One example is Necessary Knowledge's prescribed accounting treatment for buying and selling exchange (i.e., buying and selling silver and copper).Footnote 62 Necessary Knowledge tells merchants involved in this business to maintain a duihuan yinqian zhang (兑换银钱账), or “silver and copper exchange account.” The description of the account is sparse. We transcribe it in full as follows:
兑换银钱账
系买卖银钱。
Exchange of silver and copper account
This is for buying and selling silver and copper.

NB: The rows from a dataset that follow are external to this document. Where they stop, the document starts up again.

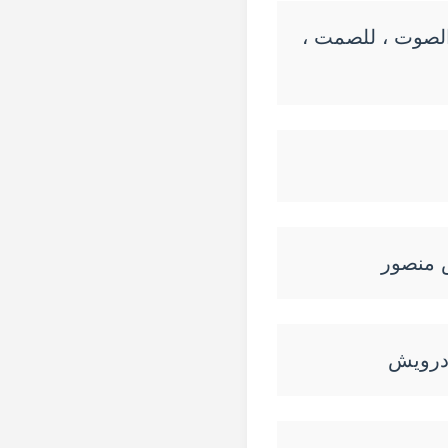
ة الصوت ، للصمت ،
س منصور
 درويش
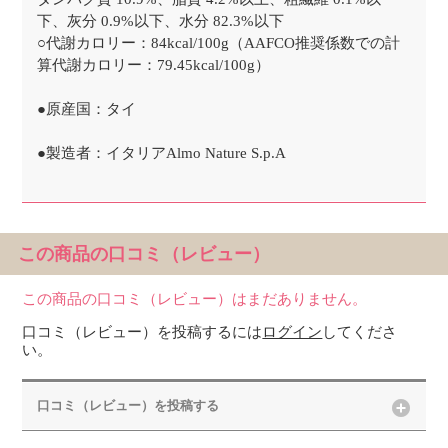
下、灰分 0.9%以下、水分 82.3%以下
○代謝カロリー：84kcal/100g（AAFCO推奨係数での計
算代謝カロリー：79.45kcal/100g）
●原産国：タイ
●製造者：イタリアAlmo Nature S.p.A
この商品の口コミ（レビュー）
この商品の口コミ（レビュー）はまだありません。
口コミ（レビュー）を投稿するには
ログイン
してくださ
い。
口コミ（レビュー）を投稿する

This account appears to be a flowing account for recording all exchange transactions. Cash transactions would be duplicated in a cash account. Credit transactions would also have gone into the exchange account, to be duplicated in a client account. In sum, the exchange account serves the same function for a financial firm that the salt account serves for Fengshengtai.Footnote 63
We thus find ourselves in the position of a paleontologist with only a few scattered bones, trying to decide what kind of skeleton they fit into. In this analogy, Necessary Knowledge is akin to a sketch of a stegosaurus, drafted by someone who saw one in person. We cannot prove that our bones belonged to a stegosaurus—that is, that the Fengshengtai accounts belonged to a system of integrated bookkeeping as required for Stage 3 (iii). All we can say is that they match parts of the skeleton exactly. Thus, they are evidence, albeit circumstantial, that Fengshengtai employed such a system. The weight of this evidence is a matter of judgment. For our part, we consider the weight of evidence as implying a fully integrated system. This would mean that Fengshengtai also had numerous balance sheet accounts, “general clearing” accounts, and capital accounts that, alas, are lost to the historical record. Other scholars may disagree and prefer to see our inference as little more than conjecture. We leave the question open to the reader, and to future scholarship.